=== TASK OBJECTIVE ===
Restate the records word for word, omitting nothing.

Page-level text extractions:
....

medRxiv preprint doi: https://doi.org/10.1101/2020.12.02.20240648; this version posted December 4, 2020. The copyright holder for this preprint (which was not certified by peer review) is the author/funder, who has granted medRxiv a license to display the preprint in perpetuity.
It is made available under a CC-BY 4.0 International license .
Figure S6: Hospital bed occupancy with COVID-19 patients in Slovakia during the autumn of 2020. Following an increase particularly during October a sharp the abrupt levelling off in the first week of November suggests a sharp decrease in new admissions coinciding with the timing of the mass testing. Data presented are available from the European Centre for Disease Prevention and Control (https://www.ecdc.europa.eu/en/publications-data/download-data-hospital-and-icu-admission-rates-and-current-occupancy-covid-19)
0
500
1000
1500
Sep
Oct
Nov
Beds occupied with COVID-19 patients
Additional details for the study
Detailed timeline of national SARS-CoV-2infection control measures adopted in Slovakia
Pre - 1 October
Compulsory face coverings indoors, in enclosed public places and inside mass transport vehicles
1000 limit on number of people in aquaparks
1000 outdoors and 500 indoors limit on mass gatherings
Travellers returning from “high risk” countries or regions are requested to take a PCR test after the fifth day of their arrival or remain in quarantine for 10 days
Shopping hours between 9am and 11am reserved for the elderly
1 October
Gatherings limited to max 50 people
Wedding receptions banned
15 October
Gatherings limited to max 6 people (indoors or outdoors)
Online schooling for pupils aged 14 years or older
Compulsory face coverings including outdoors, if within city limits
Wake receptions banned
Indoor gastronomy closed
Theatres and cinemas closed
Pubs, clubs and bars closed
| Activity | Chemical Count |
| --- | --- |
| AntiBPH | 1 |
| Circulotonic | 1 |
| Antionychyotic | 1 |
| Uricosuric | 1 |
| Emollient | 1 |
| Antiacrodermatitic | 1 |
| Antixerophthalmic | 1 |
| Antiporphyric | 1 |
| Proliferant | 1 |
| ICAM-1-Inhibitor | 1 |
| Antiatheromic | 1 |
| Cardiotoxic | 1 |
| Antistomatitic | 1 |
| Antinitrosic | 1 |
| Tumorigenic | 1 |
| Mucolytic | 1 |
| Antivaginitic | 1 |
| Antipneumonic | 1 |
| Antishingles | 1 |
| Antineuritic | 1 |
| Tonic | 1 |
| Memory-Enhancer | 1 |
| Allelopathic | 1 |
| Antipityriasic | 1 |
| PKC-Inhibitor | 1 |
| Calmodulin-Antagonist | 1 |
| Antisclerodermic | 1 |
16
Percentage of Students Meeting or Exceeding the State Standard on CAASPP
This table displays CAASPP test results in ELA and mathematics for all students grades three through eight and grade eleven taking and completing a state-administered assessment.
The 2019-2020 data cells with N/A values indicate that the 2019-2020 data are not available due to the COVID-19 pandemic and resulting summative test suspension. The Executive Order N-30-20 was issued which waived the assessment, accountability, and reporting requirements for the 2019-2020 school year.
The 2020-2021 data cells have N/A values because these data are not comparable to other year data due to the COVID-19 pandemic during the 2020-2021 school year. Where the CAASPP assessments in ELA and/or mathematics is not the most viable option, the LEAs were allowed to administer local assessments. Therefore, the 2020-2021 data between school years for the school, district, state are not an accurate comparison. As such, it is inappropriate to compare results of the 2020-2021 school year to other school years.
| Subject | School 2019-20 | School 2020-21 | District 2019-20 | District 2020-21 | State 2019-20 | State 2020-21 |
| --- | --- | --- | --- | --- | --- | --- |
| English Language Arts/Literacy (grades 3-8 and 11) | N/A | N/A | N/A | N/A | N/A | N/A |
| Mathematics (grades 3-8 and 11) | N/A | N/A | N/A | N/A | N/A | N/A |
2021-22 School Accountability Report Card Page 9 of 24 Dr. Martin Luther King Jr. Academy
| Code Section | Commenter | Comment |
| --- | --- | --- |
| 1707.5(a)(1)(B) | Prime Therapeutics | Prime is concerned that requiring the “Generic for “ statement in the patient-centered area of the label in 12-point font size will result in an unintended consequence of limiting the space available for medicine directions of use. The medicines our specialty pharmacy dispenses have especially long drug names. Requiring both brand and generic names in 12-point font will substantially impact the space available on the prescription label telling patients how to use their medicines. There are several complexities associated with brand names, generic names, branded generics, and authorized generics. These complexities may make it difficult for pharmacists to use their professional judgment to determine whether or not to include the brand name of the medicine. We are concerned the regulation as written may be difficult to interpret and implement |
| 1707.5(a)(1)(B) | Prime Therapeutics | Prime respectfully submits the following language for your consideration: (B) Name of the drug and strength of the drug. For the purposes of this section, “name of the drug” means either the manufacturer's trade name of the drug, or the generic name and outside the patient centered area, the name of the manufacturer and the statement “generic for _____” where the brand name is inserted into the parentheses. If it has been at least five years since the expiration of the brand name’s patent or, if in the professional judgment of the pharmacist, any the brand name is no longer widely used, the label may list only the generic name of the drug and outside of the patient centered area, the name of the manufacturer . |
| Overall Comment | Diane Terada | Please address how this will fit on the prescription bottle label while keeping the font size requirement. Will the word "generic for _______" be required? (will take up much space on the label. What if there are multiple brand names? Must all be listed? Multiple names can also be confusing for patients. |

....

=== TASK ANSWER ===
medRxiv preprint doi: https://doi.org/10.1101/2020.12.02.20240648; this version posted December 4, 2020. The copyright holder for this preprint (which was not certified by peer review) is the author/funder, who has granted medRxiv a license to display the preprint in perpetuity.
It is made available under a CC-BY 4.0 International license .
Figure S6: Hospital bed occupancy with COVID-19 patients in Slovakia during the autumn of 2020. Following an increase particularly during October a sharp the abrupt levelling off in the first week of November suggests a sharp decrease in new admissions coinciding with the timing of the mass testing. Data presented are available from the European Centre for Disease Prevention and Control (https://www.ecdc.europa.eu/en/publications-data/download-data-hospital-and-icu-admission-rates-and-current-occupancy-covid-19)
0
500
1000
1500
Sep
Oct
Nov
Beds occupied with COVID-19 patients
Additional details for the study
Detailed timeline of national SARS-CoV-2infection control measures adopted in Slovakia
Pre - 1 October
Compulsory face coverings indoors, in enclosed public places and inside mass transport vehicles
1000 limit on number of people in aquaparks
1000 outdoors and 500 indoors limit on mass gatherings
Travellers returning from “high risk” countries or regions are requested to take a PCR test after the fifth day of their arrival or remain in quarantine for 10 days
Shopping hours between 9am and 11am reserved for the elderly
1 October
Gatherings limited to max 50 people
Wedding receptions banned
15 October
Gatherings limited to max 6 people (indoors or outdoors)
Online schooling for pupils aged 14 years or older
Compulsory face coverings including outdoors, if within city limits
Wake receptions banned
Indoor gastronomy closed
Theatres and cinemas closed
Pubs, clubs and bars closed
| Activity | Chemical Count |
| --- | --- |
| AntiBPH | 1 |
| Circulotonic | 1 |
| Antionychyotic | 1 |
| Uricosuric | 1 |
| Emollient | 1 |
| Antiacrodermatitic | 1 |
| Antixerophthalmic | 1 |
| Antiporphyric | 1 |
| Proliferant | 1 |
| ICAM-1-Inhibitor | 1 |
| Antiatheromic | 1 |
| Cardiotoxic | 1 |
| Antistomatitic | 1 |
| Antinitrosic | 1 |
| Tumorigenic | 1 |
| Mucolytic | 1 |
| Antivaginitic | 1 |
| Antipneumonic | 1 |
| Antishingles | 1 |
| Antineuritic | 1 |
| Tonic | 1 |
| Memory-Enhancer | 1 |
| Allelopathic | 1 |
| Antipityriasic | 1 |
| PKC-Inhibitor | 1 |
| Calmodulin-Antagonist | 1 |
| Antisclerodermic | 1 |
16
Percentage of Students Meeting or Exceeding the State Standard on CAASPP
This table displays CAASPP test results in ELA and mathematics for all students grades three through eight and grade eleven taking and completing a state-administered assessment.
The 2019-2020 data cells with N/A values indicate that the 2019-2020 data are not available due to the COVID-19 pandemic and resulting summative test suspension. The Executive Order N-30-20 was issued which waived the assessment, accountability, and reporting requirements for the 2019-2020 school year.
The 2020-2021 data cells have N/A values because these data are not comparable to other year data due to the COVID-19 pandemic during the 2020-2021 school year. Where the CAASPP assessments in ELA and/or mathematics is not the most viable option, the LEAs were allowed to administer local assessments. Therefore, the 2020-2021 data between school years for the school, district, state are not an accurate comparison. As such, it is inappropriate to compare results of the 2020-2021 school year to other school years.
| Subject | School 2019-20 | School 2020-21 | District 2019-20 | District 2020-21 | State 2019-20 | State 2020-21 |
| --- | --- | --- | --- | --- | --- | --- |
| English Language Arts/Literacy (grades 3-8 and 11) | N/A | N/A | N/A | N/A | N/A | N/A |
| Mathematics (grades 3-8 and 11) | N/A | N/A | N/A | N/A | N/A | N/A |
2021-22 School Accountability Report Card Page 9 of 24 Dr. Martin Luther King Jr. Academy
| Code Section | Commenter | Comment |
| --- | --- | --- |
| 1707.5(a)(1)(B) | Prime Therapeutics | Prime is concerned that requiring the “Generic for “ statement in the patient-centered area of the label in 12-point font size will result in an unintended consequence of limiting the space available for medicine directions of use. The medicines our specialty pharmacy dispenses have especially long drug names. Requiring both brand and generic names in 12-point font will substantially impact the space available on the prescription label telling patients how to use their medicines. There are several complexities associated with brand names, generic names, branded generics, and authorized generics. These complexities may make it difficult for pharmacists to use their professional judgment to determine whether or not to include the brand name of the medicine. We are concerned the regulation as written may be difficult to interpret and implement |
| 1707.5(a)(1)(B) | Prime Therapeutics | Prime respectfully submits the following language for your consideration: (B) Name of the drug and strength of the drug. For the purposes of this section, “name of the drug” means either the manufacturer's trade name of the drug, or the generic name and outside the patient centered area, the name of the manufacturer and the statement “generic for _____” where the brand name is inserted into the parentheses. If it has been at least five years since the expiration of the brand name’s patent or, if in the professional judgment of the pharmacist, any the brand name is no longer widely used, the label may list only the generic name of the drug and outside of the patient centered area, the name of the manufacturer . |
| Overall Comment | Diane Terada | Please address how this will fit on the prescription bottle label while keeping the font size requirement. Will the word "generic for _______" be required? (will take up much space on the label. What if there are multiple brand names? Must all be listed? Multiple names can also be confusing for patients. |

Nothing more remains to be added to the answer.